Le petit ami de Kudzai* l’a violée lorsqu’elle avait 16 ans. C’était son premier rapport sexuel. Lorsque Kudzai a révélé sa grossesse, sa mère lui a crié dessus et l’a frappée. Kudzai n’a dit à personne ce qui s’était passé et était encore traumatisée lorsqu’elle nous a parlé. Son expérience est malheureusement bien trop commune. Selon des données récentes fournies par le gouvernement, plus de la moitié des adolescentes ont déclaré que leur première expérience sexuelle s’était déroulée contre leur gré.

Quelles que soient les circonstances, les adolescent·e·s ont le droit de recevoir des informations, une éducation et des services en relation avec leur santé sexuelle et reproductive. Le gouvernement a cependant failli à sa mission consistant à les protéger et à renforcer leurs moyens d’action.
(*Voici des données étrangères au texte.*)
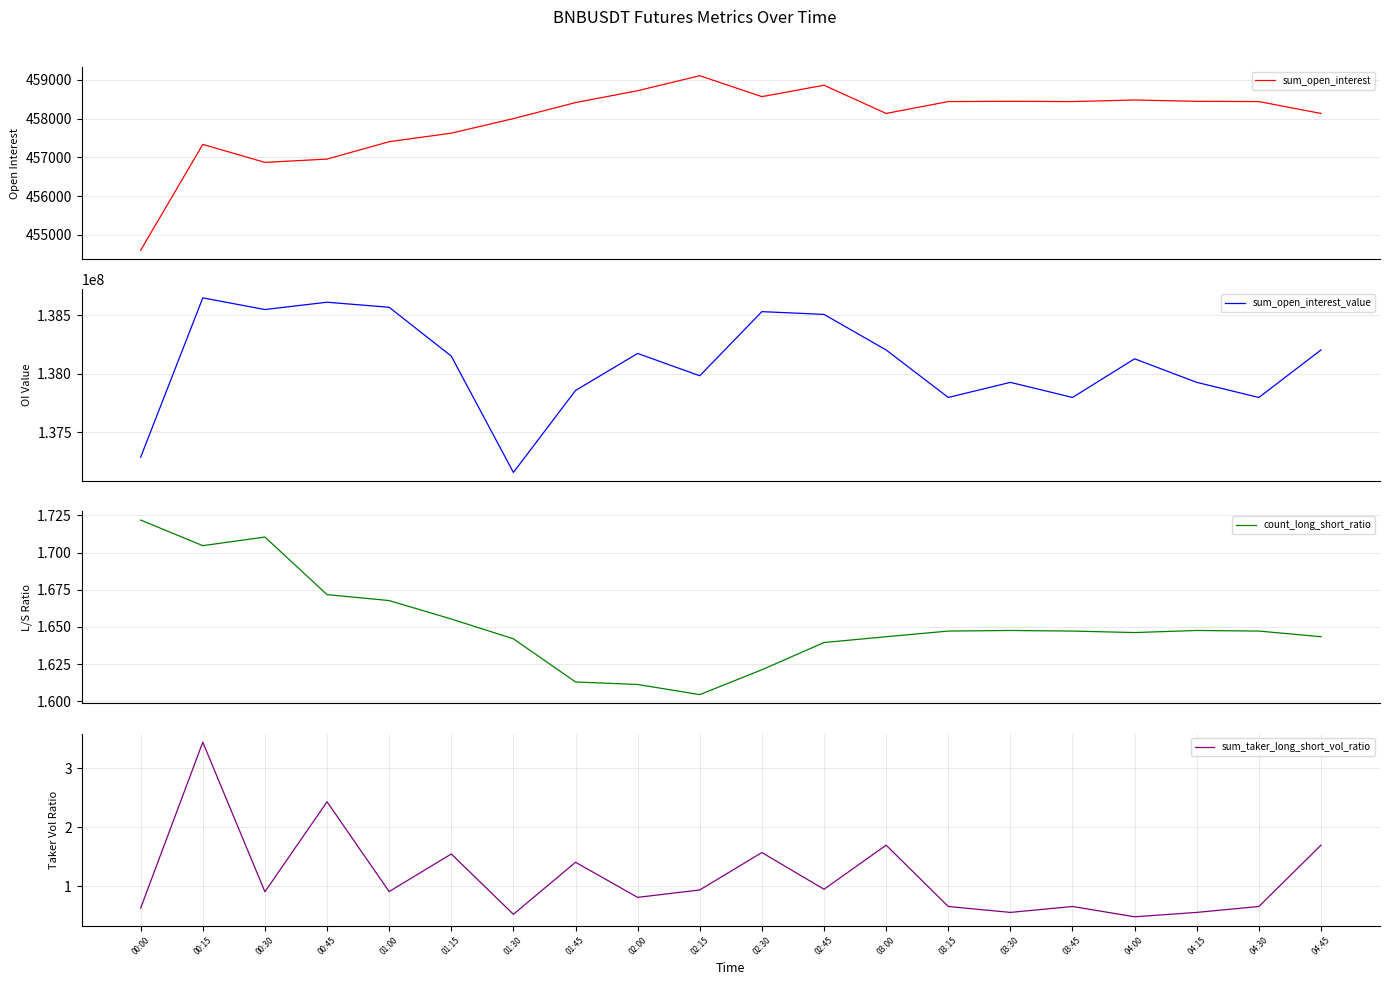

True or false: sum_open_interest_value and sum_taker_long_short_vol_ratio cross at least once.

False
Les législateurs seraient bien inspirés de suivre les préconisations d’expert·e·s africains des droits humains. Dans leurs recommandations aux gouvernements sur l’éradication du mariage des enfants, la Commission africaine des droits de l’homme et des peuples, ainsi que le Comité africain d’experts sur les droits et le bien-être de l’enfant affirment clairement que les mineur·e·s n’ont pas la capacité de consentir au mariage. Ces deux groupes d’experts affirment que 18 ans est l’âge minimum pour se marier, sans exception. Ils expliquent que le mariage des enfants ne peut jamais être dans l’intérêt supérieur d’un·e mineur·e, en particulier lorsqu’il est utilisé pour « remédier » au « déshonneur » causé par des relations sexuelles avant le mariage, une grossesse et la pauvreté. Les experts déclarent par contre qu’il est possible que les mineur·e·s soient en mesure d’avoir des relations sexuelles librement consenties, et mettent l’accent sur l’importance de la protection de l’accès à une information et à des services relatifs à la santé sexuelle et reproductive pour les adolescent·e·s.

Il est donc inquiétant qu’en 2018, le gouvernement zimbabwéen ait adopté une loi modifiant la législation sur la santé publique qui fixe à 18 ans l’âge du consentement à des soins médicaux.

Des études ont établi que loin d’encourager les adolescent·e·s à avoir des relations sexuelles à un jeune âge, le fait de leur fournir des informations sur la sexualité, le consentement et le couple, qui soient exactes sur le plan scientifique, réalistes, et ne soient pas moralisatrices, réduisent les risques de grossesses non désirées, d’abus et de violences liées au genre.

L’âge de la majorité sexuelle et l’âge minimum pour se marier ne devraient pas constituer des obstacles à l’accès à des informations, une éducation et des services en relation avec la santé sexuelle et reproductive. Une jeune mère, âgée de 17 ans, nous a dit : « Il est grand temps que les gens acceptent que nos jeunes commencent leur vie sexuelle tôt, alors ils doivent l’admettre et nous éduquer. C’est une question qu’ils ne prennent pas suffisamment au sérieux, et cela nous affecte énormément. »

* Pour préserver l’anonymat de ces personnes, leurs prénoms ont été modifiés.